Treatment of PSC with Decompensated Cirrhosis or Hepatocellular Carcinoma
This protocol addresses primary sclerosing cholangitis in patients who have reached a stage where standard endoscopic and pharmacological measures are insufficient, or where structural disease has advanced to a critical threshold. The following clinical presentations define the population:
- Decompensated cirrhosis
- Hepatocellular carcinoma
- Recurrent bacterial cholangitis
- Severe pruritus or jaundice persisting despite endoscopic and pharmacological therapy
- High-grade biliary dysplasia confirmed by cytology or ductal histology
Treatment Approach
Management in this setting involves a definitive surgical intervention targeting the diseased liver, with the specific biliary reconstruction technique selected according to anatomical and operative considerations. A structured post-procedure immunosuppression protocol is then initiated.
Complete regimen details — surgical approach, immunosuppression agents, sequencing, and dosing — are set out in the full structured protocol.
References
DOI: 10.1016/j.jhep.2022.05.011
- Liver transplantation should be considered for people with PSC and decompensated cirrhosis or hepatocellular carcinoma according to standard guidelines.
- Liver transplantation should be considered for people with PSC with recurrent bacterial cholangitis and/or severe pruritus or jaundice despite endoscopic and pharmacological therapy.
- Liver transplantation can be considered in people with PSC and high-grade biliary dysplasia confirmed by cytology or ductal histology.

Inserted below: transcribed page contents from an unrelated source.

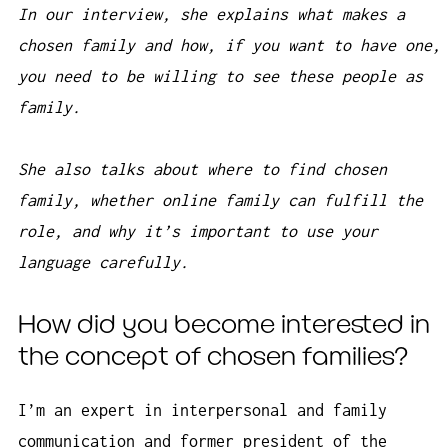
In our interview, she explains what makes a
chosen family and how, if you want to have one,
you need to be willing to see these people as
family.
She also talks about where to find chosen
family, whether online family can fulfill the
role, and why it’s important to use your
language carefully.
How did you become interested in
the concept of chosen families?
I’m an expert in interpersonal and family
communication and former president of the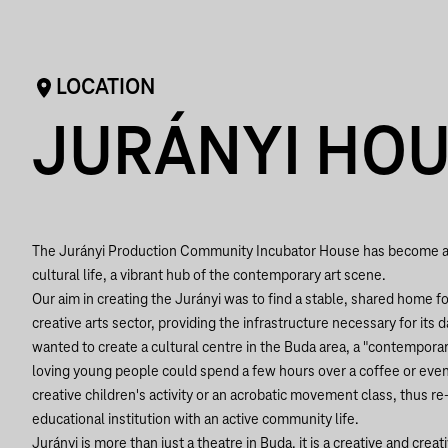
LOCATION
JURÁNYI HO
The Jurányi Production Community Incubator House has become a k
cultural life, a vibrant hub of the contemporary art scene.
Our aim in creating the Jurányi was to find a stable, shared home 
creative arts sector, providing the infrastructure necessary for its
wanted to create a cultural centre in the Buda area, a "contempora
loving young people could spend a few hours over a coffee or even
creative children's activity or an acrobatic movement class, thus re
educational institution with an active community life.
Jurányi is more than just a theatre in Buda, it is a creative and crea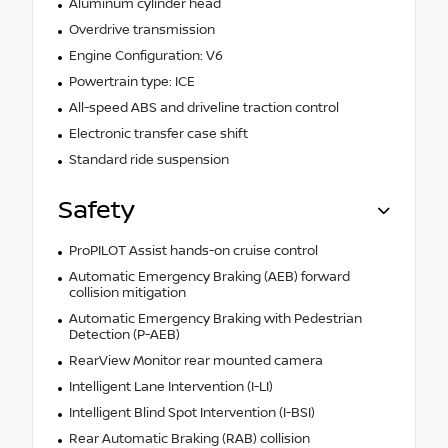
Aluminum cylinder head
Overdrive transmission
Engine Configuration: V6
Powertrain type: ICE
All-speed ABS and driveline traction control
Electronic transfer case shift
Standard ride suspension
Safety
ProPILOT Assist hands-on cruise control
Automatic Emergency Braking (AEB) forward
collision mitigation
Automatic Emergency Braking with Pedestrian
Detection (P-AEB)
RearView Monitor rear mounted camera
Intelligent Lane Intervention (I-LI)
Intelligent Blind Spot Intervention (I-BSI)
Rear Automatic Braking (RAB) collision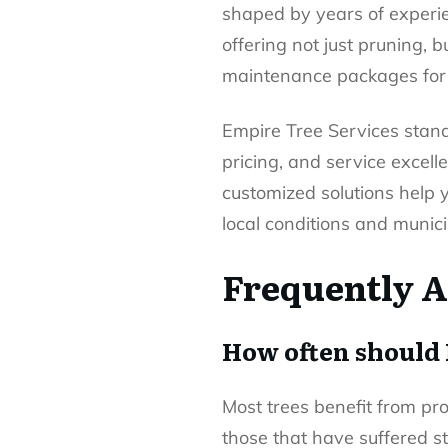
shaped by years of experie
offering not just pruning, 
maintenance packages for 
Empire Tree Services stand
pricing, and service excell
customized solutions help 
local conditions and munici
Frequently A
How often should 
Most trees benefit from pr
those that have suffered 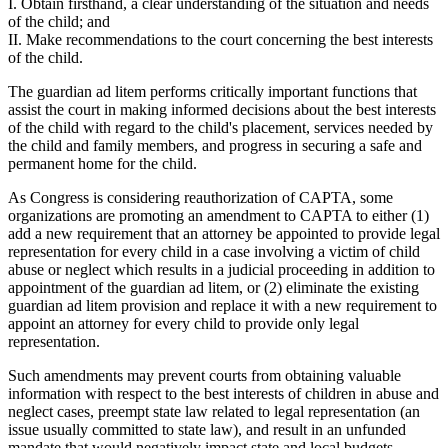
I. Obtain firsthand, a clear understanding of the situation and needs
of the child; and
II. Make recommendations to the court concerning the best interests
of the child.
The guardian ad litem performs critically important functions that
assist the court in making informed decisions about the best interests
of the child with regard to the child's placement, services needed by
the child and family members, and progress in securing a safe and
permanent home for the child.
As Congress is considering reauthorization of CAPTA, some
organizations are promoting an amendment to CAPTA to either (1)
add a new requirement that an attorney be appointed to provide legal
representation for every child in a case involving a victim of child
abuse or neglect which results in a judicial proceeding in addition to
appointment of the guardian ad litem, or (2) eliminate the existing
guardian ad litem provision and replace it with a new requirement to
appoint an attorney for every child to provide only legal
representation.
Such amendments may prevent courts from obtaining valuable
information with respect to the best interests of children in abuse and
neglect cases, preempt state law related to legal representation (an
issue usually committed to state law), and result in an unfunded
mandate that would negatively impact state and local budgets.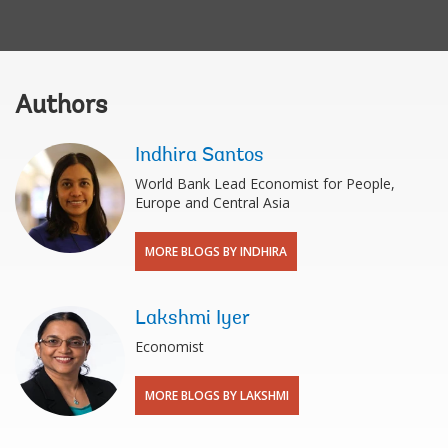
Authors
Indhira Santos
World Bank Lead Economist for People,
Europe and Central Asia
MORE BLOGS BY INDHIRA
Lakshmi Iyer
Economist
MORE BLOGS BY LAKSHMI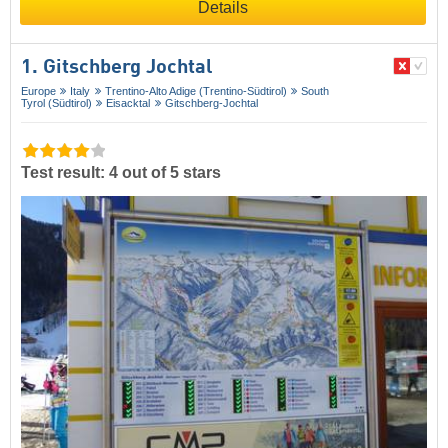
Details
1. Gitschberg Jochtal
Europe
Italy
Trentino-Alto Adige (Trentino-Südtirol)
South
Tyrol (Südtirol)
Eisacktal
Gitschberg-Jochtal
Test result: 4 out of 5 stars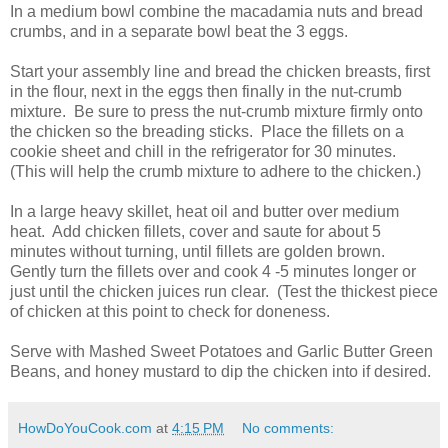
In a medium bowl combine the macadamia nuts and bread
crumbs, and in a separate bowl beat the 3 eggs.
Start your assembly line and bread the chicken breasts, first
in the flour, next in the eggs then finally in the nut-crumb
mixture. Be sure to press the nut-crumb mixture firmly onto
the chicken so the breading sticks. Place the fillets on a
cookie sheet and chill in the refrigerator for 30 minutes.
(This will help the crumb mixture to adhere to the chicken.)
In a large heavy skillet, heat oil and butter over medium
heat. Add chicken fillets, cover and saute for about 5
minutes without turning, until fillets are golden brown.
Gently turn the fillets over and cook 4 -5 minutes longer or
just until the chicken juices run clear. (Test the thickest piece
of chicken at this point to check for doneness.
Serve with Mashed Sweet Potatoes and Garlic Butter Green
Beans, and honey mustard to dip the chicken into if desired.
HowDoYouCook.com
at
4:15 PM
No comments:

- Liver transplantation in PSC should be performed using a duct-to-duct anastomosis unless anatomical disease location or technical surgical factors warrant a Roux-en-Y hepaticojejunostomy.
- The cornerstone of immunosuppression after liver transplantation in PSC is a calcineurin inhibitor, typically tacrolimus, and whilst most experienced centres also prescribe long-term double immunosuppression by adding mycophenolate mofetil, there is no consensus and practice is variable regarding long-term, maintenance low-dose prednisolone (5 mg daily).
- For induction, basiliximab is now considered in most individuals with autoimmune liver disease, PSC included.